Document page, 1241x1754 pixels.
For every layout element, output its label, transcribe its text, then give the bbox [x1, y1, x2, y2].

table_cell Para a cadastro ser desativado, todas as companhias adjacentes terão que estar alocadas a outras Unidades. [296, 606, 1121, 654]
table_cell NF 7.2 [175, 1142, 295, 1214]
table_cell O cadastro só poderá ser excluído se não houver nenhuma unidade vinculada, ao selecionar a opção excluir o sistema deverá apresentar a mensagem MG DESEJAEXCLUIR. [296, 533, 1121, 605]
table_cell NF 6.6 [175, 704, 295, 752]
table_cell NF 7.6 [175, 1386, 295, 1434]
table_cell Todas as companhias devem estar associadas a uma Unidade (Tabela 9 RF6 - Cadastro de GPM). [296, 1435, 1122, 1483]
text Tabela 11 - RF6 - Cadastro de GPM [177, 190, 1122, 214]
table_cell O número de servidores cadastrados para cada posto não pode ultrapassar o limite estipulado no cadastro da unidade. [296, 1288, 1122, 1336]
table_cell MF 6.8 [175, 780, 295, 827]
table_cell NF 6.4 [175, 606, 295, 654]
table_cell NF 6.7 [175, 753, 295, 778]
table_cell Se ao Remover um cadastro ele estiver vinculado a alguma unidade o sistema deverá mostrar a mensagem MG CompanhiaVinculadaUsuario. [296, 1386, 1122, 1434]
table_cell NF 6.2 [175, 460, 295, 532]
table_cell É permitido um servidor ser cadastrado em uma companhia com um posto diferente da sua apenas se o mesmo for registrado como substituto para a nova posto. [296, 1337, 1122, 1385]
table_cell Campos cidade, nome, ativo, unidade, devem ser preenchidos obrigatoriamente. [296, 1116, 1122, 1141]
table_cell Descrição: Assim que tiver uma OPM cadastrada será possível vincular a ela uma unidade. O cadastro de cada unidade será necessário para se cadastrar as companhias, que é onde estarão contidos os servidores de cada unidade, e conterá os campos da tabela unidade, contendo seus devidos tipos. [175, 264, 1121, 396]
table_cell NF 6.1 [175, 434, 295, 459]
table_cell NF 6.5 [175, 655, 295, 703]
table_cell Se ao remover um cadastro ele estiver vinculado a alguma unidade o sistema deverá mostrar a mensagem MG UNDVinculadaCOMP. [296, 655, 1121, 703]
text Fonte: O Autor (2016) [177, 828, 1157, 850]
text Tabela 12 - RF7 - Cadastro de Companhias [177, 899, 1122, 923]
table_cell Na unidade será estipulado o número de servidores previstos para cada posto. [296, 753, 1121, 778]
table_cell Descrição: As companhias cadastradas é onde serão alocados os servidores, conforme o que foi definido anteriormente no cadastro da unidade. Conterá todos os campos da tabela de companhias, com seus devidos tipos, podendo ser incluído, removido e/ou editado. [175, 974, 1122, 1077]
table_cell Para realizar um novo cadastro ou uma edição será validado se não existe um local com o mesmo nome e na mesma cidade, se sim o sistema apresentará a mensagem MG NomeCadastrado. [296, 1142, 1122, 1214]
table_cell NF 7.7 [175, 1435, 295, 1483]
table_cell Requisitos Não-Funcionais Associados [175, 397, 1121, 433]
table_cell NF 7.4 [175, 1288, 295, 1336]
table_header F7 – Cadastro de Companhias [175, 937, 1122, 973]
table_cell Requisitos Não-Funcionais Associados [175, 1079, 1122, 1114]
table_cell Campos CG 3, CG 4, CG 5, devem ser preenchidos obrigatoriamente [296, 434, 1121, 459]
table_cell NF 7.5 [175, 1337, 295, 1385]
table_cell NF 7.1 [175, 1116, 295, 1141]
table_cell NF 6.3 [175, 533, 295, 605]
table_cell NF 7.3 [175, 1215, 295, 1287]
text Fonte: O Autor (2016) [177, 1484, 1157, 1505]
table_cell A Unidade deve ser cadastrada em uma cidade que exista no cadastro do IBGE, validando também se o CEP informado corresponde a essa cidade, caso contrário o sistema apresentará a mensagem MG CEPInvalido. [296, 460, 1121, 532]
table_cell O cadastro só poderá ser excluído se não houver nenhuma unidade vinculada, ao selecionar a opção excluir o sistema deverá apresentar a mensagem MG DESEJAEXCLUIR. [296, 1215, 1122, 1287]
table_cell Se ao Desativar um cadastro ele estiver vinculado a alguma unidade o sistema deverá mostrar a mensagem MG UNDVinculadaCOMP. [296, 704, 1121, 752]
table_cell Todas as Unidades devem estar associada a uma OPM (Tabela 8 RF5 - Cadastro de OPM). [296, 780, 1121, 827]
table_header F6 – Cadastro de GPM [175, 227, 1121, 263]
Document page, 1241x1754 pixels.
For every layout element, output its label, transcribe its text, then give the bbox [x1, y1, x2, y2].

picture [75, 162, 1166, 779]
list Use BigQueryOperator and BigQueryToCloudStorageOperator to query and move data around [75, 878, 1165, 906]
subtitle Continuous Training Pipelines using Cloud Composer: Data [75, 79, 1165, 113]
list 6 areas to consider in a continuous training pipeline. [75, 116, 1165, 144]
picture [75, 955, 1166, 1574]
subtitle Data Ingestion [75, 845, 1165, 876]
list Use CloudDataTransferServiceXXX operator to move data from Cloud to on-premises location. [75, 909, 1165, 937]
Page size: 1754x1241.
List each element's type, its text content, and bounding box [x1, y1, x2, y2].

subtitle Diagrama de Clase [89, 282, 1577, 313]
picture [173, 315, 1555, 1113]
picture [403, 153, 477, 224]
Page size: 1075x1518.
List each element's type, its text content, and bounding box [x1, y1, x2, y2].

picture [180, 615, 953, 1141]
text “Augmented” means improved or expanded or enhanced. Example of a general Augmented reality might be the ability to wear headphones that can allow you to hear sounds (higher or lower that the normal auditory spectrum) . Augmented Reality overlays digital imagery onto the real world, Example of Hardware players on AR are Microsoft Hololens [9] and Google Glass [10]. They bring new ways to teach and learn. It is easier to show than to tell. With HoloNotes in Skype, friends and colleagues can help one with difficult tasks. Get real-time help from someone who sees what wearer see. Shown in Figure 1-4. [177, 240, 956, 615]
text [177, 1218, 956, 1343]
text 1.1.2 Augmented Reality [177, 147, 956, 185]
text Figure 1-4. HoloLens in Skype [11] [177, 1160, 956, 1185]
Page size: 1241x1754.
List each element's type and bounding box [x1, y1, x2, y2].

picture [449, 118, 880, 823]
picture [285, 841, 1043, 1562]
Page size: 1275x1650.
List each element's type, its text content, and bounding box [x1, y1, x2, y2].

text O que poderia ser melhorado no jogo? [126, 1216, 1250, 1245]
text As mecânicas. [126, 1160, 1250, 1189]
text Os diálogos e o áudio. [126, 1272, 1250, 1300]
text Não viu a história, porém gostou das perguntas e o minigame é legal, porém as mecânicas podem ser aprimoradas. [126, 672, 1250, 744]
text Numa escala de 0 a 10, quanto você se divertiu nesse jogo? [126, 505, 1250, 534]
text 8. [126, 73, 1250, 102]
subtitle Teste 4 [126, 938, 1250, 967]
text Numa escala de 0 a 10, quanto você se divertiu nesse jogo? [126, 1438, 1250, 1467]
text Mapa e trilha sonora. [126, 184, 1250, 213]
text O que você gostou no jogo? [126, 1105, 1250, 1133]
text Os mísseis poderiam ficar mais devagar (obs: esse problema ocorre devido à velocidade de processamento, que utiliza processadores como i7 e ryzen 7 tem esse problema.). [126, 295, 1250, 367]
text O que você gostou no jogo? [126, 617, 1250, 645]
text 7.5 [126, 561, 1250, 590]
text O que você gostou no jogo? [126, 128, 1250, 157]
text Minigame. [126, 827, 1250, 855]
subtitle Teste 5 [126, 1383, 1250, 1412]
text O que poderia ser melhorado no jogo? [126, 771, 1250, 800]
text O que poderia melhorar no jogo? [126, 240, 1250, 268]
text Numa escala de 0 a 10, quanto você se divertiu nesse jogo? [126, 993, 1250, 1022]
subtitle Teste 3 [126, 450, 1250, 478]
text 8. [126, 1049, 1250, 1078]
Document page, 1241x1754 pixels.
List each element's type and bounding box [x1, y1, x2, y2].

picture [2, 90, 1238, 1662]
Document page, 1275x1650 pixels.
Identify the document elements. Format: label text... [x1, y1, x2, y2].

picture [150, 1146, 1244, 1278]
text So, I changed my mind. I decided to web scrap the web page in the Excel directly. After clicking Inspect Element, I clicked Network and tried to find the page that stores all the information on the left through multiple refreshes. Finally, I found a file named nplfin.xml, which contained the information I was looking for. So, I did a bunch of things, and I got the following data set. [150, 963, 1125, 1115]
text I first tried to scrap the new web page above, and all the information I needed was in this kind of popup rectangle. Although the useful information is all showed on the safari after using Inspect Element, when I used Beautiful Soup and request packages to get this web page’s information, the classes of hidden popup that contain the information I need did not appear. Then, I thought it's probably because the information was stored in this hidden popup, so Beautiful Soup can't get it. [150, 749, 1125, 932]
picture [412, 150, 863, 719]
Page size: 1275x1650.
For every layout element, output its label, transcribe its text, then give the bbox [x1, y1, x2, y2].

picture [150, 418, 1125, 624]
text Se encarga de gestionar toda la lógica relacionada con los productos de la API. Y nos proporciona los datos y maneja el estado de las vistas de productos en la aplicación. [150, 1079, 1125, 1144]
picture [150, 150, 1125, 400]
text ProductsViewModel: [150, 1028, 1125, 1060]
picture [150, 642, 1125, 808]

# [WORK TO BE COMPLETED]
The required answer is the number of lines in the listing above that contain the word "estipulado", with nothing added.

# [RESPONSE AREA]
2